START Extracted text

GRPO's training loop alternates between generation and optimization. Given prompts, the model generates multiple completions per prompt (the "group"). A reward function scores each completion, and the policy is updated to increase the probability of higher-reward completions relative to lower-reward ones within the same group.

The generation step is critical for efficiency. TRL supports three backends: native HuggingFace generation, vLLM for high-throughput generation, and external generation services. The vLLM integration is particularly important for large models where generation would otherwise dominate training time.

vLLM Integration

When use_vllm=True, the GRPOTrainer spawns a vLLM server for generation. The integration handles the complexity of keeping model weights synchronized—after each training step, updated weights must be transmitted to the vLLM server.

The VLLMClient class manages communication with the vLLM server. It handles batched generation requests, retrieves log probabilities needed for the policy gradient, and manages server lifecycle. For distributed training, coordination ensures weight updates are properly broadcast.

Reward Functions

GRPO supports flexible reward specification. Rewards can come from a trained reward model (specified by model ID or PreTrainedModel instance), from a custom callable function, or from multiple sources that are summed together.

Custom reward functions receive prompts, completions, and any additional dataset columns. They return per-completion rewards that can be floats or None (for samples where the reward doesn't apply, useful for multi-task training).

The reward function interface also receives the trainer's state, enabling rewards that depend on training progress (like curriculum learning where reward difficulty increases over time).

The GRPO Loss

The core GRPO objective uses the group structure to normalize rewards. For each prompt, the mean reward across the group becomes the baseline. Completions above the baseline get positive advantage signals while those below get negative signals.

The implementation computes per-token log probabilities under both policy and reference models, calculates advantages from normalized rewards, and applies the policy gradient with a KL penalty to prevent the policy from drifting too far from the reference.

The loss includes several components: the policy gradient loss weighted by advantages, a KL divergence term between policy and reference, and optional entropy regularization to encourage exploration.

END Extracted text
START Dataset

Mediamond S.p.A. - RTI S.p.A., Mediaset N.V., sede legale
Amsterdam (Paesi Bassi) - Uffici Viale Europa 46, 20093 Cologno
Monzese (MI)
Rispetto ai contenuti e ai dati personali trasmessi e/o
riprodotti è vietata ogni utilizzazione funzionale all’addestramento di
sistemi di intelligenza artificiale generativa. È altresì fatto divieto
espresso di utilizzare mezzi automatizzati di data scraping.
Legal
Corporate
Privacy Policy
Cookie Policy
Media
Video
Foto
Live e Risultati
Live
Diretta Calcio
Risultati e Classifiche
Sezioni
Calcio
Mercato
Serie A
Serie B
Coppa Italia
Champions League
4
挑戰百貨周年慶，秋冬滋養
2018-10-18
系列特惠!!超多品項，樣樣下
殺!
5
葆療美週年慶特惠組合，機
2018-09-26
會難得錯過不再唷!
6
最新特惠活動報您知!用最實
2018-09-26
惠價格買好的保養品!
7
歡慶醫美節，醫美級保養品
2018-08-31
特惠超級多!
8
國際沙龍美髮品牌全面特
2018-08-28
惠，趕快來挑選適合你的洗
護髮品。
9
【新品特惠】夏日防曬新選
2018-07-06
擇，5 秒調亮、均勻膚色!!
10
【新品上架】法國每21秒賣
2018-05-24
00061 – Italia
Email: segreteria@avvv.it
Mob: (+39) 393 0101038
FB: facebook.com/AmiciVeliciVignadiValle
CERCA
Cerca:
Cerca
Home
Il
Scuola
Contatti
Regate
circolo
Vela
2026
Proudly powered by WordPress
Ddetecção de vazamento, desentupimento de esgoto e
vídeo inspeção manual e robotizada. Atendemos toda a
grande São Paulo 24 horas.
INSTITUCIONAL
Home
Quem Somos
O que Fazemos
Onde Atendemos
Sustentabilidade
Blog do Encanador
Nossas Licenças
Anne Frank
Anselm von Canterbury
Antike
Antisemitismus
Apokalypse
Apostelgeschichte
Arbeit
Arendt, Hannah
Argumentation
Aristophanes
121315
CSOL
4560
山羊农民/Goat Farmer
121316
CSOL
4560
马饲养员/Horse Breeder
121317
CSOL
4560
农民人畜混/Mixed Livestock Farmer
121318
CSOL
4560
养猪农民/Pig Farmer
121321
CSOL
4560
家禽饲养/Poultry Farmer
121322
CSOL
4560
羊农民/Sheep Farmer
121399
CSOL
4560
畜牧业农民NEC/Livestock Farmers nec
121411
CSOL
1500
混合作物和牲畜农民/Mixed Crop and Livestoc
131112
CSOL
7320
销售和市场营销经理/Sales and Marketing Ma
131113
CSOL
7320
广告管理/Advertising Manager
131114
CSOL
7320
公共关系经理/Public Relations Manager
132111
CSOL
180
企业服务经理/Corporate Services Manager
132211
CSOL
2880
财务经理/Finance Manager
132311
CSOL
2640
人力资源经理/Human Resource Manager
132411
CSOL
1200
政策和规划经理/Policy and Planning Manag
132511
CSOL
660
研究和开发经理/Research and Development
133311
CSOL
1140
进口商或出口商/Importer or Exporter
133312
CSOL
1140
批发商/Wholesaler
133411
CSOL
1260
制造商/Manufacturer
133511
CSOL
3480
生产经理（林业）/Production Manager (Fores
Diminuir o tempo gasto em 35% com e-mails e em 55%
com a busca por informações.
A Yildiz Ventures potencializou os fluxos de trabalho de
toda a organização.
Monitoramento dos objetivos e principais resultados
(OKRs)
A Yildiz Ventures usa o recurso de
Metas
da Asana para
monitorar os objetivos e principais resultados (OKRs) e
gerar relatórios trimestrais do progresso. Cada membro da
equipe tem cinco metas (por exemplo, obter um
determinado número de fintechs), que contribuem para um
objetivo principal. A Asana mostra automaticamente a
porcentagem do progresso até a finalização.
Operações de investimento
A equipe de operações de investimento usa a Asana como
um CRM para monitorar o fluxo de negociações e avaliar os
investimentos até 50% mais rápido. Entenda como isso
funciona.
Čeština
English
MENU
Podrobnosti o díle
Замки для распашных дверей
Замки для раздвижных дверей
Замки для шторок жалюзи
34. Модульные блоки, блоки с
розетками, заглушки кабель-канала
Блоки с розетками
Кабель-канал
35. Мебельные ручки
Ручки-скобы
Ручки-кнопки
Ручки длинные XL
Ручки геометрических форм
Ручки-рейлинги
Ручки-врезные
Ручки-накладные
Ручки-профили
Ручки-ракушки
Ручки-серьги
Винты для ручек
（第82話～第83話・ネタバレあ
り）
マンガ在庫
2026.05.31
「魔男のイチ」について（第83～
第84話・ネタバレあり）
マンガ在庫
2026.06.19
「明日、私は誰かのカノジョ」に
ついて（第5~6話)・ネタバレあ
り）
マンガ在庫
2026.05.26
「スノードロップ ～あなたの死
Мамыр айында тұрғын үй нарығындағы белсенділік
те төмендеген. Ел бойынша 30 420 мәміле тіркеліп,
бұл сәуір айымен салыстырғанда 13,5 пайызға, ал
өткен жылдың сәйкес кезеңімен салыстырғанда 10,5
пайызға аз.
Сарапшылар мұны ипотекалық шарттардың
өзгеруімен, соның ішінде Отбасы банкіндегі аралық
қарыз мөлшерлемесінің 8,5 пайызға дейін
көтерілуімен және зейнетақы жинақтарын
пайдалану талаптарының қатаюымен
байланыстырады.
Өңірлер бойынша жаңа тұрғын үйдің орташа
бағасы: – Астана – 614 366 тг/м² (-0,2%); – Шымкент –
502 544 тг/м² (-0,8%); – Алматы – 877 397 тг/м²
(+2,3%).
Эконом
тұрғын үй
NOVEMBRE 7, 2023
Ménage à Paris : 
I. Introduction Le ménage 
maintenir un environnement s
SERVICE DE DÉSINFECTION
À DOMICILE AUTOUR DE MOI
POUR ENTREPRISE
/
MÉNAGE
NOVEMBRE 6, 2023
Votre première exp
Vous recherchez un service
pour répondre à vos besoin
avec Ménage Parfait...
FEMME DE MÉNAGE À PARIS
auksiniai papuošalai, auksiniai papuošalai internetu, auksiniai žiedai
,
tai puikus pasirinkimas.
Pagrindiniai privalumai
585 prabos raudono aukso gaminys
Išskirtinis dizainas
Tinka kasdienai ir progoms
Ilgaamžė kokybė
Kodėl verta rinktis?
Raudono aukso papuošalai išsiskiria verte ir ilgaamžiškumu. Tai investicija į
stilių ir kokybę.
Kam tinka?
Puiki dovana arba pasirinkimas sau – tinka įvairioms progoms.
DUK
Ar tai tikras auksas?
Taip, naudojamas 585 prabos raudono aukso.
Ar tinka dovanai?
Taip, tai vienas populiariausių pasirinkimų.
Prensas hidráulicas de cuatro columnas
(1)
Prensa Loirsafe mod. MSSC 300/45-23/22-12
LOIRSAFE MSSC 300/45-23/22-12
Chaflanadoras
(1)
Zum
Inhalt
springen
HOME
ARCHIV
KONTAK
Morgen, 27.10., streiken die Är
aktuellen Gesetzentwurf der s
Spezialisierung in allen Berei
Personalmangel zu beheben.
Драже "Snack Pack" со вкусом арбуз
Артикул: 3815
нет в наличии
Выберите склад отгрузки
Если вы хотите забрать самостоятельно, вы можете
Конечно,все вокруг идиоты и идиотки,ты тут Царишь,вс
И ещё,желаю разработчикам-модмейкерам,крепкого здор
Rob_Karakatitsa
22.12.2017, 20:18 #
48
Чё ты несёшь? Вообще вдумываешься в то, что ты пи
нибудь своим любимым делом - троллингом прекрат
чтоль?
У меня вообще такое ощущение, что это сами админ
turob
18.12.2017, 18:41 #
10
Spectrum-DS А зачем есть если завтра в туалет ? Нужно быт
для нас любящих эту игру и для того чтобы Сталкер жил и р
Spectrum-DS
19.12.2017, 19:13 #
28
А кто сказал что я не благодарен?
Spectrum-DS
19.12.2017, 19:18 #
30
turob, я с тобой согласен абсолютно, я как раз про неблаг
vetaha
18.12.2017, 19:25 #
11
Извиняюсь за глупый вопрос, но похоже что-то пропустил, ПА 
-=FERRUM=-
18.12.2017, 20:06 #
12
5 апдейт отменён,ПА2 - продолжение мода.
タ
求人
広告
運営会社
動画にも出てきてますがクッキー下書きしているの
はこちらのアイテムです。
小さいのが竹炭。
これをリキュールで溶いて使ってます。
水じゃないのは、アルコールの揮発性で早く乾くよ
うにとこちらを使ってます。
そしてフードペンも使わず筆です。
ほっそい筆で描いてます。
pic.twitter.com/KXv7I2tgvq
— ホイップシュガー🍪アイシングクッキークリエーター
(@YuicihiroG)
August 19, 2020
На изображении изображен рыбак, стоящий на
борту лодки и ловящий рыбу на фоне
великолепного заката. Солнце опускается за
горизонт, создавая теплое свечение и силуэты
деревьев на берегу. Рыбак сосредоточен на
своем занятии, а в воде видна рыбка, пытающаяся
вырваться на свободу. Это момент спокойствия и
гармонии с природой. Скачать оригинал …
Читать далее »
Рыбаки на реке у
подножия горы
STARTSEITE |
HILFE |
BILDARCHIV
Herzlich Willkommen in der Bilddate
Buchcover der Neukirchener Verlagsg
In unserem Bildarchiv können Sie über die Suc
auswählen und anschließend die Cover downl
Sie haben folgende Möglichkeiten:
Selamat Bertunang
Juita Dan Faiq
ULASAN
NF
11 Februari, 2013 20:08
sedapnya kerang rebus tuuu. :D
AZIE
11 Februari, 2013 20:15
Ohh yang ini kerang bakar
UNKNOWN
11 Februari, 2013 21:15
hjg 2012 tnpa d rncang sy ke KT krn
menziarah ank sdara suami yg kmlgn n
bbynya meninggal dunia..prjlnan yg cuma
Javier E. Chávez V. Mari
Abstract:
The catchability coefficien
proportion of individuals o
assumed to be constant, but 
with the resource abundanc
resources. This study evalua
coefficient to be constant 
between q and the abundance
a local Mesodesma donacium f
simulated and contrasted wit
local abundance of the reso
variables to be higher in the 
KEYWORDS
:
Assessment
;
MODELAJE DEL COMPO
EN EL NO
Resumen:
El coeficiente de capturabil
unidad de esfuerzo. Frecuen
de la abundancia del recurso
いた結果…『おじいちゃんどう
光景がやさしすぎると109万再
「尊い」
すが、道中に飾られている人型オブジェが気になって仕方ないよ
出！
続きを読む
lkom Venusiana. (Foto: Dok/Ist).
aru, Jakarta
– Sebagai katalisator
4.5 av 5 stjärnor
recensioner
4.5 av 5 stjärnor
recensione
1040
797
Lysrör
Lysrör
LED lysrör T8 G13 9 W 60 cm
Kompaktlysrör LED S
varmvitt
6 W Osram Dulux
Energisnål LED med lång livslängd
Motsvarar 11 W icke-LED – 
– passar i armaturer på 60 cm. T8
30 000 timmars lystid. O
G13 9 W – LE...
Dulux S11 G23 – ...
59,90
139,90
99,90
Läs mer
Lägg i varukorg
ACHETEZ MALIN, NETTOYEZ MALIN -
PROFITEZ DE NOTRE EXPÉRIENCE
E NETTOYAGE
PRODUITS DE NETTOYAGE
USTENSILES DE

END Dataset

■ **To do**
• a. In the GRPO training passage, what serves as the baseline for each prompt when rewards are normalized?
• b. From the GRPO training passage, output everything from "The implementation computes" down to "to encourage exploration.".
• c. Pick up the GRPO training passage where it ends and write the next part.

■ **Answers to the exercise**
• a. The mean reward across the group of completions for that prompt.

• b.
The implementation computes per-token log probabilities under both policy and reference models, calculates advantages from normalized rewards, and applies the policy gradient with a KL penalty to prevent the policy from drifting too far from the reference.

The loss includes several components: the policy gradient loss weighted by advantages, a KL divergence term between policy and reference, and optional entropy regularization to encourage exploration.

• c.
Asynchronous Reward Computation

For expensive reward functions (like calling external APIs), GRPO supports asynchronous reward computation. The training loop can continue with the next generation batch while rewards for the previous batch are still being computed, hiding latency.

The implementation uses an event loop running in a daemon thread to manage async reward functions. Rewards are gathered using asyncio and integrated into the training loop when available.

The RLOO Trainer

REINFORCE Leave-One-Out (RLOO) is an alternative to GRPO that uses a different baseline computation. Instead of averaging rewards across the group, RLOO uses a leave-one-out estimator where each completion's baseline is the average of all other completions in the group.

This approach has lower variance than GRPO's baseline because the completion being updated doesn't influence its own baseline. The implementation is structurally similar to GRPO—online generation, reward computation, policy gradient—but with the modified baseline calculation.

RLOO requires the group size to be at least 2 (so there's always at least one other completion to form the baseline). The optimal group size balances variance reduction (larger groups) against compute cost (more generations per prompt).

The PPO Trainer

Proximal Policy Optimization (PPO) is the classical RLHF algorithm that uses a learned value function alongside the policy. While more complex than DPO or GRPO, PPO provides principled handling of the exploration-exploitation tradeoff through its clipped objective.

Value Head

Unlike DPO/GRPO which only need the policy model, PPO requires a value function that predicts expected future rewards. TRL implements this through AutoModelForCausalLMWithValueHead, which adds a value head on top of the language model.

The value head is typically a linear layer on the model's hidden states. It outputs a scalar value estimate for each token position, representing the expected cumulative reward from that position onward.

The PPO Training Step

Each PPO update involves multiple steps. First, generate completions and compute rewards. Second, compute advantages using Generalized Advantage Estimation (GAE), which uses the value function to reduce variance while trading off some bias. Third, perform multiple epochs of gradient updates on the collected data, using the PPO clipped objective to prevent too-large policy changes.

The clipped objective ensures updates are conservative. If the new policy assigns much higher probability to an action than the old policy, the objective clips the benefit to prevent destabilizing large updates.

KL Penalty

PPO for RLHF includes a KL divergence penalty to keep the policy close to the initial supervised fine-tuned model. This prevents reward hacking where the model finds degenerate high-reward behaviors that diverge from natural language.

The KL penalty can be fixed or adaptive. Adaptive KL adjusts the penalty coefficient to maintain a target KL divergence, increasing the penalty if the policy diverges too fast and decreasing it if updates are too conservative.

The Reward Trainer

Training reward models from human preference data is a prerequisite for PPO and can improve DPO training. The RewardTrainer handles this specialized classification task.

Preference Data Format

Reward training data consists of (prompt, chosen, rejected) triples. The trainer formats these as a classification problem: given a response, predict whether it's the preferred one. The model is trained to assign higher scores to chosen responses than rejected ones.

Bradley-Terry Loss

The standard reward modeling loss is based on the Bradley-Terry model of pairwise preferences. Given reward scores r_chosen and r_rejected, the loss is -log(sigmoid(r_chosen - r_rejected)). This encourages the model to assign higher rewards to chosen responses with a margin.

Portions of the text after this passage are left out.